--- 課題 ---
a – 決算発表の記事のうち、「そんな傾向が強いので、今回の」から「で、どうしても待ってしまう。」までを一字も変えずに書き写してください。
b – 決算発表の記事を、途切れた箇所からさらに書き進めよ。

--- 原文抜粋 ---

----

3月決算企業の決算発表のピークが過ぎた。
今のところ、今回の決算発表は、投資家にとっては決して良いものではない。この3月までの数値はともかく、今期の予想が、皆、消極的なのだ。実績が良い企業にこそ、そういった傾向が強いように感じる。
そんな傾向が強いので、今回の決算発表では、好決算の銘柄の売買に注意が必要になる傾向がある。
例えば、決算発表に向けて上がってきた好業績銘柄は、発表と同時に、いわゆる「好材料の出尽くし」となり、株価が下がることが多い。そこで、好決算の銘柄の空売りは、非常にやりやすい時期が、この決算発表時期だ。
逆に、決算発表まで下落してきた銘柄は、発表の後に反発に転じやすい。
しかし、今回の相場展開の中では、決算発表に向けて明確に上昇してくる銘柄が少ない。そうなると、好業績銘柄を空売りしてやろう、と待ち構えようにも、上がってきていないと空売りをしにくいので、どうしても待ってしまう。
逆に、好業績なのに上がっていないことを発見すると、買いたくなってしまうのだ。
しかし、それは見送った方が良い。
代表的な例で、5月1日に決算発表を行った、ヤフー、ベネッセ、島精機を見てみよう。
ヤフー(4689)は、決算発表前の5月1日終値は490円。
決算の内容自体は、ほぼ予想と同じで、売上、営業利益、税前利益、当期利益、すべてが前期を微妙に上回り、増収増益を確保した。
株価はこれを受け、発表翌日には20円高の510円で始まったが、終値は結局492円。翌日には488円となり、決算発表前よりも株価水準は下がってしまった。
誰がどう見ても悪いことがわかっていたベネッセは、発表前の株価は3710円。

----

--- データ抜粋 ---
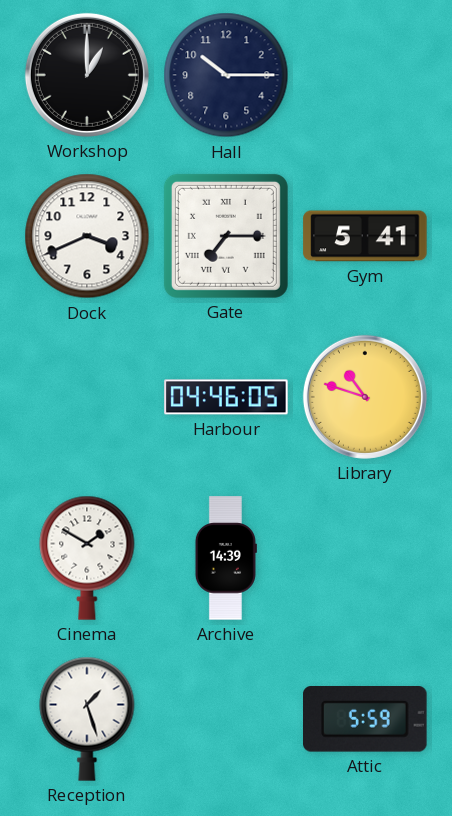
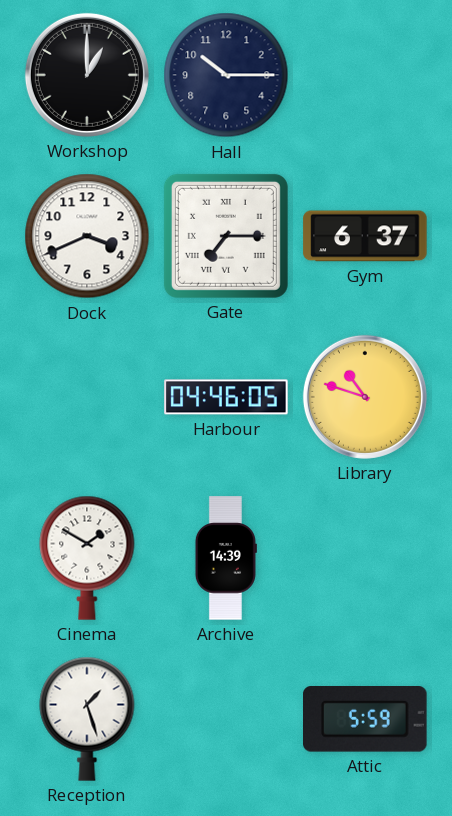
Gym: 5:41 -> 6:37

----

--- 各課題の解答 ---
a –
そんな傾向が強いので、今回の決算発表では、好決算の銘柄の売買に注意が必要になる傾向がある。
例えば、決算発表に向けて上がってきた好業績銘柄は、発表と同時に、いわゆる「好材料の出尽くし」となり、株価が下がることが多い。そこで、好決算の銘柄の空売りは、非常にやりやすい時期が、この決算発表時期だ。
逆に、決算発表まで下落してきた銘柄は、発表の後に反発に転じやすい。
しかし、今回の相場展開の中では、決算発表に向けて明確に上昇してくる銘柄が少ない。そうなると、好業績銘柄を空売りしてやろう、と待ち構えようにも、上がってきていないと空売りをしにくいので、どうしても待ってしまう。

b –
決算は、昨年10月に下方修正した数値より少し良かったが、今期予想が、四季報では330億円の営業利益に対して、会社予想は135億円、としてきたのだ。この発表後には、売り気配で推移し、寄り付いたのは3315円。そして、終値では3030円まで下がった。
反発したのは翌日。寄付きは3075円、終値は3115円だ。
会社予想通りで営業利益が倍増した島精機(6222)は、発表前の株価は2132円。発表翌日は、2148円とわずかに高く始まったが、結局その日の終値は2072円、翌日は2069円で終わった。
この3つの銘柄の動きや、他から言えることは、以下のことだ。
1.好業績銘柄が、発表前に上がっていなかったとしても、買うのは控えた方が良い。逆に、上がってくるようなら、空売りの対象にする。
2.業績の悪い企業の株価が決算発表後に下落した場合、反発のタイミングを慎重に狙うべき。その日の売り気配にぶつけて買うのは控えた方が良さそう。
3.株主還元策(増配や自社株買い)を発表している銘柄は、短期的に買い対象になる
■自信がある企業は、場中に発表してくるケースが
普通、決算発表に限らず、企業の情報開示は、3時の相場が引けた後に行われるのが普通だ。できるだけ多くの人に同じタイミングで情報を与えるためだ。
しかし、5月7日の双日HDは12時半、8日は、帝人が11時、三菱重工、三菱商事は13時半に発表をした。
こういった行動には、二つの要因が考えられる。一つは、すでに新聞社に情報を取られていて、記事として出てしまったか、出そうな場合。もう一つは、株価をスムースに動かしたい場合だ。
場中に良いニュースが流れると、株価は瞬く間に上がる。そして、ニュースの市場への反応に時間差が生じるので、株価の上昇が長持ちしやすいのだ。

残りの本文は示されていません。